__Data records__:
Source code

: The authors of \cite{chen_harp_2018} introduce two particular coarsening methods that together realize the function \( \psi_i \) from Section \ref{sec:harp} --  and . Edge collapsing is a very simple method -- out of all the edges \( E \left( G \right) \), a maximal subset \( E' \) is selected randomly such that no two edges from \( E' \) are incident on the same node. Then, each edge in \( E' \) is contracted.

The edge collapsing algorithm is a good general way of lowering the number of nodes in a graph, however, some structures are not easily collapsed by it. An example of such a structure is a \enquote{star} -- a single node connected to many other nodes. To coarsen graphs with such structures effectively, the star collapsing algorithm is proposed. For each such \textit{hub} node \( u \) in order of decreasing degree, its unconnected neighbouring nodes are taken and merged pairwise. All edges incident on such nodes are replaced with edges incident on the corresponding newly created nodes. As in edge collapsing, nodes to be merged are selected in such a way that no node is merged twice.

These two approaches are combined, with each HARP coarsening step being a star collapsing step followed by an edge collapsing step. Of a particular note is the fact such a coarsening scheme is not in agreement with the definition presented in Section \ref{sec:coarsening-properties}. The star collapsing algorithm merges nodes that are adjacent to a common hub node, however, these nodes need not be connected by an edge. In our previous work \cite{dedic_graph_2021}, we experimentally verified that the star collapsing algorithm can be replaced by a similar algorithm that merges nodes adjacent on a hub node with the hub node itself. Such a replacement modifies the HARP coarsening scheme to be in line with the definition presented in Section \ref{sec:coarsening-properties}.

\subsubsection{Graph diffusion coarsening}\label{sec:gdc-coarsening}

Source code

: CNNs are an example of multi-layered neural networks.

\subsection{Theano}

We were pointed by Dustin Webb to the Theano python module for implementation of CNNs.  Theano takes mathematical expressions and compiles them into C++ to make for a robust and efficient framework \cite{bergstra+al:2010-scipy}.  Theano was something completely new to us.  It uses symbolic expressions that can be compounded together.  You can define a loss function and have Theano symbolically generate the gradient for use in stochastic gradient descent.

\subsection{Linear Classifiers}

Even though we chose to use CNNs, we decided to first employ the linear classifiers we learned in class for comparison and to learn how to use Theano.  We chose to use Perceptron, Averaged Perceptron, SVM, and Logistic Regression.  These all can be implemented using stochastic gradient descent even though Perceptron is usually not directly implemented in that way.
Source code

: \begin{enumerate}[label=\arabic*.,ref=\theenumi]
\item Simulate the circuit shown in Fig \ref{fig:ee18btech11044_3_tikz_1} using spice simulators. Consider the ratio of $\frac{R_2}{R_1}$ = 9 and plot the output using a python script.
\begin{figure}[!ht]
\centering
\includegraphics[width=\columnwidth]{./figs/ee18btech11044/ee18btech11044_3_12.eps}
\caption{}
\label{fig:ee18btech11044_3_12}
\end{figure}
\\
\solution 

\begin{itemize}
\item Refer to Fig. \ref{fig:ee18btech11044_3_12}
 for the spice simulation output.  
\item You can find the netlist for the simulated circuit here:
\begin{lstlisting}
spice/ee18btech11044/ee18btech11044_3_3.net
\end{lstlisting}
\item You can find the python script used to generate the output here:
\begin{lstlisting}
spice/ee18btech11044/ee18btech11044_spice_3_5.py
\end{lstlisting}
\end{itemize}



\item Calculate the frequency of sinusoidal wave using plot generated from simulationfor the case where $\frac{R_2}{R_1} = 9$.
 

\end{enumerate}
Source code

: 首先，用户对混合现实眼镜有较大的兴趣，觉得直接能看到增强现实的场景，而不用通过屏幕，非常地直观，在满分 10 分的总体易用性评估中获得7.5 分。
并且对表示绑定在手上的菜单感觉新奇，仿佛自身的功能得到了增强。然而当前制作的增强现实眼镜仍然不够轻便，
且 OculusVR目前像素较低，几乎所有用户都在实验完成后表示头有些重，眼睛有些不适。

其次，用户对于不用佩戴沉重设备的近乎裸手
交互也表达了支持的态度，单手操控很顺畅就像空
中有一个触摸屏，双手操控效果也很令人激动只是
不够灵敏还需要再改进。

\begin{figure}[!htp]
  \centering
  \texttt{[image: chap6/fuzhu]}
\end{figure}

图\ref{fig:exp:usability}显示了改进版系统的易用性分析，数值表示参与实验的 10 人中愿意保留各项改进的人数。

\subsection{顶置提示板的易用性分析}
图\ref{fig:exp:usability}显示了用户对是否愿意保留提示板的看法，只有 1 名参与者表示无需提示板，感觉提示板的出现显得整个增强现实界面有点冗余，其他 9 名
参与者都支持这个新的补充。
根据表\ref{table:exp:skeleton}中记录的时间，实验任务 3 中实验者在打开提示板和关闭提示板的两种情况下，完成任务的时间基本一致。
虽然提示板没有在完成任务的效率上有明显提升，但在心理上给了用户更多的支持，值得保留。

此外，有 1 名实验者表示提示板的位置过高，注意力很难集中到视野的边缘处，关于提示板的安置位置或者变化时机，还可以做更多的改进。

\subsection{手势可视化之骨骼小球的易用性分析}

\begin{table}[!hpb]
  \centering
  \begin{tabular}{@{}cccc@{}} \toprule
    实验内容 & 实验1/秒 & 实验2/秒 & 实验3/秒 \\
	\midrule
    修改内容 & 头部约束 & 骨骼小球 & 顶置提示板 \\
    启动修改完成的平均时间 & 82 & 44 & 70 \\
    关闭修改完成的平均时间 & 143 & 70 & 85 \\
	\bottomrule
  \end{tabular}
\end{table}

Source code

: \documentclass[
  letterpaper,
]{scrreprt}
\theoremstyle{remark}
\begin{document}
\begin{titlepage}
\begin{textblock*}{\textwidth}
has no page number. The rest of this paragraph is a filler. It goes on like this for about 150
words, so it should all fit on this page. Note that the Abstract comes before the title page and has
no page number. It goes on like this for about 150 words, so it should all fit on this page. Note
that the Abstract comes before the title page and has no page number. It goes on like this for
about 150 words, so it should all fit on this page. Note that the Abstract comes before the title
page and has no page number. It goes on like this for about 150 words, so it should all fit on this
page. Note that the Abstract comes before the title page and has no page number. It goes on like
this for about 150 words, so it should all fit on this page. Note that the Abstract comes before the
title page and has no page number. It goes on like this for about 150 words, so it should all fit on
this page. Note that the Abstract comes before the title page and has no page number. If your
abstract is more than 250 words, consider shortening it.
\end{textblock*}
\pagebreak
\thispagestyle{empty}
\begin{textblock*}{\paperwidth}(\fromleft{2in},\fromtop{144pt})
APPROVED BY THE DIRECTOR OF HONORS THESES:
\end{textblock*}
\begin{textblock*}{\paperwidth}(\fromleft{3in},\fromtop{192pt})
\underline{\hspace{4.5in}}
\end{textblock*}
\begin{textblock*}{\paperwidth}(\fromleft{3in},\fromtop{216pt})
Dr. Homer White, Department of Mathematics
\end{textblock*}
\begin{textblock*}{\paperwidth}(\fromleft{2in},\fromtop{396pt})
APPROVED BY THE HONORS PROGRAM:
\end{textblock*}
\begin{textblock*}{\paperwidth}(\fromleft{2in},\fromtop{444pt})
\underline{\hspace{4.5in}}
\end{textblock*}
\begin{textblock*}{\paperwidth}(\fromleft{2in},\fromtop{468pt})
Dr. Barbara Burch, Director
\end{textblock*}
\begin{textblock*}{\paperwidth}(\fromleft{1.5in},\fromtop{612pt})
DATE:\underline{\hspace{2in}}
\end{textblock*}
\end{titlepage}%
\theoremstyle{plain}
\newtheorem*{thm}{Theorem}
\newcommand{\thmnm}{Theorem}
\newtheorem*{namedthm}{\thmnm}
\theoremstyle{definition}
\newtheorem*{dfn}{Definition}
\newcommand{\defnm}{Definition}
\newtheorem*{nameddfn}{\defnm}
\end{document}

__Work request__: Prepare a faithful transcription of the material above, with nothing altered.

__Solved exercise__:
Source code

: The authors of \cite{chen_harp_2018} introduce two particular coarsening methods that together realize the function \( \psi_i \) from Section \ref{sec:harp} --  and . Edge collapsing is a very simple method -- out of all the edges \( E \left( G \right) \), a maximal subset \( E' \) is selected randomly such that no two edges from \( E' \) are incident on the same node. Then, each edge in \( E' \) is contracted.

The edge collapsing algorithm is a good general way of lowering the number of nodes in a graph, however, some structures are not easily collapsed by it. An example of such a structure is a \enquote{star} -- a single node connected to many other nodes. To coarsen graphs with such structures effectively, the star collapsing algorithm is proposed. For each such \textit{hub} node \( u \) in order of decreasing degree, its unconnected neighbouring nodes are taken and merged pairwise. All edges incident on such nodes are replaced with edges incident on the corresponding newly created nodes. As in edge collapsing, nodes to be merged are selected in such a way that no node is merged twice.

These two approaches are combined, with each HARP coarsening step being a star collapsing step followed by an edge collapsing step. Of a particular note is the fact such a coarsening scheme is not in agreement with the definition presented in Section \ref{sec:coarsening-properties}. The star collapsing algorithm merges nodes that are adjacent to a common hub node, however, these nodes need not be connected by an edge. In our previous work \cite{dedic_graph_2021}, we experimentally verified that the star collapsing algorithm can be replaced by a similar algorithm that merges nodes adjacent on a hub node with the hub node itself. Such a replacement modifies the HARP coarsening scheme to be in line with the definition presented in Section \ref{sec:coarsening-properties}.

\subsubsection{Graph diffusion coarsening}\label{sec:gdc-coarsening}

Source code

: CNNs are an example of multi-layered neural networks.

\subsection{Theano}

We were pointed by Dustin Webb to the Theano python module for implementation of CNNs.  Theano takes mathematical expressions and compiles them into C++ to make for a robust and efficient framework \cite{bergstra+al:2010-scipy}.  Theano was something completely new to us.  It uses symbolic expressions that can be compounded together.  You can define a loss function and have Theano symbolically generate the gradient for use in stochastic gradient descent.

\subsection{Linear Classifiers}

Even though we chose to use CNNs, we decided to first employ the linear classifiers we learned in class for comparison and to learn how to use Theano.  We chose to use Perceptron, Averaged Perceptron, SVM, and Logistic Regression.  These all can be implemented using stochastic gradient descent even though Perceptron is usually not directly implemented in that way.
Source code

: \begin{enumerate}[label=\arabic*.,ref=\theenumi]
\item Simulate the circuit shown in Fig \ref{fig:ee18btech11044_3_tikz_1} using spice simulators. Consider the ratio of $\frac{R_2}{R_1}$ = 9 and plot the output using a python script.
\begin{figure}[!ht]
\centering
\includegraphics[width=\columnwidth]{./figs/ee18btech11044/ee18btech11044_3_12.eps}
\caption{}
\label{fig:ee18btech11044_3_12}
\end{figure}
\\
\solution 

\begin{itemize}
\item Refer to Fig. \ref{fig:ee18btech11044_3_12}
 for the spice simulation output.  
\item You can find the netlist for the simulated circuit here:
\begin{lstlisting}
spice/ee18btech11044/ee18btech11044_3_3.net
\end{lstlisting}
\item You can find the python script used to generate the output here:
\begin{lstlisting}
spice/ee18btech11044/ee18btech11044_spice_3_5.py
\end{lstlisting}
\end{itemize}



\item Calculate the frequency of sinusoidal wave using plot generated from simulationfor the case where $\frac{R_2}{R_1} = 9$.
 

\end{enumerate}
Source code

: 首先，用户对混合现实眼镜有较大的兴趣，觉得直接能看到增强现实的场景，而不用通过屏幕，非常地直观，在满分 10 分的总体易用性评估中获得7.5 分。
并且对表示绑定在手上的菜单感觉新奇，仿佛自身的功能得到了增强。然而当前制作的增强现实眼镜仍然不够轻便，
且 OculusVR目前像素较低，几乎所有用户都在实验完成后表示头有些重，眼睛有些不适。

其次，用户对于不用佩戴沉重设备的近乎裸手
交互也表达了支持的态度，单手操控很顺畅就像空
中有一个触摸屏，双手操控效果也很令人激动只是
不够灵敏还需要再改进。

\begin{figure}[!htp]
  \centering
  \texttt{[image: chap6/fuzhu]}
\end{figure}

图\ref{fig:exp:usability}显示了改进版系统的易用性分析，数值表示参与实验的 10 人中愿意保留各项改进的人数。

\subsection{顶置提示板的易用性分析}
图\ref{fig:exp:usability}显示了用户对是否愿意保留提示板的看法，只有 1 名参与者表示无需提示板，感觉提示板的出现显得整个增强现实界面有点冗余，其他 9 名
参与者都支持这个新的补充。
根据表\ref{table:exp:skeleton}中记录的时间，实验任务 3 中实验者在打开提示板和关闭提示板的两种情况下，完成任务的时间基本一致。
虽然提示板没有在完成任务的效率上有明显提升，但在心理上给了用户更多的支持，值得保留。

此外，有 1 名实验者表示提示板的位置过高，注意力很难集中到视野的边缘处，关于提示板的安置位置或者变化时机，还可以做更多的改进。

\subsection{手势可视化之骨骼小球的易用性分析}

\begin{table}[!hpb]
  \centering
  \begin{tabular}{@{}cccc@{}} \toprule
    实验内容 & 实验1/秒 & 实验2/秒 & 实验3/秒 \\
	\midrule
    修改内容 & 头部约束 & 骨骼小球 & 顶置提示板 \\
    启动修改完成的平均时间 & 82 & 44 & 70 \\
    关闭修改完成的平均时间 & 143 & 70 & 85 \\
	\bottomrule
  \end{tabular}
\end{table}

Source code

: \documentclass[
  letterpaper,
]{scrreprt}
\theoremstyle{remark}
\begin{document}
\begin{titlepage}
\begin{textblock*}{\textwidth}
has no page number. The rest of this paragraph is a filler. It goes on like this for about 150
words, so it should all fit on this page. Note that the Abstract comes before the title page and has
no page number. It goes on like this for about 150 words, so it should all fit on this page. Note
that the Abstract comes before the title page and has no page number. It goes on like this for
about 150 words, so it should all fit on this page. Note that the Abstract comes before the title
page and has no page number. It goes on like this for about 150 words, so it should all fit on this
page. Note that the Abstract comes before the title page and has no page number. It goes on like
this for about 150 words, so it should all fit on this page. Note that the Abstract comes before the
title page and has no page number. It goes on like this for about 150 words, so it should all fit on
this page. Note that the Abstract comes before the title page and has no page number. If your
abstract is more than 250 words, consider shortening it.
\end{textblock*}
\pagebreak
\thispagestyle{empty}
\begin{textblock*}{\paperwidth}(\fromleft{2in},\fromtop{144pt})
APPROVED BY THE DIRECTOR OF HONORS THESES:
\end{textblock*}
\begin{textblock*}{\paperwidth}(\fromleft{3in},\fromtop{192pt})
\underline{\hspace{4.5in}}
\end{textblock*}
\begin{textblock*}{\paperwidth}(\fromleft{3in},\fromtop{216pt})
Dr. Homer White, Department of Mathematics
\end{textblock*}
\begin{textblock*}{\paperwidth}(\fromleft{2in},\fromtop{396pt})
APPROVED BY THE HONORS PROGRAM:
\end{textblock*}
\begin{textblock*}{\paperwidth}(\fromleft{2in},\fromtop{444pt})
\underline{\hspace{4.5in}}
\end{textblock*}
\begin{textblock*}{\paperwidth}(\fromleft{2in},\fromtop{468pt})
Dr. Barbara Burch, Director
\end{textblock*}
\begin{textblock*}{\paperwidth}(\fromleft{1.5in},\fromtop{612pt})
DATE:\underline{\hspace{2in}}
\end{textblock*}
\end{titlepage}%
\theoremstyle{plain}
\newtheorem*{thm}{Theorem}
\newcommand{\thmnm}{Theorem}
\newtheorem*{namedthm}{\thmnm}
\theoremstyle{definition}
\newtheorem*{dfn}{Definition}
\newcommand{\defnm}{Definition}
\newtheorem*{nameddfn}{\defnm}
\end{document}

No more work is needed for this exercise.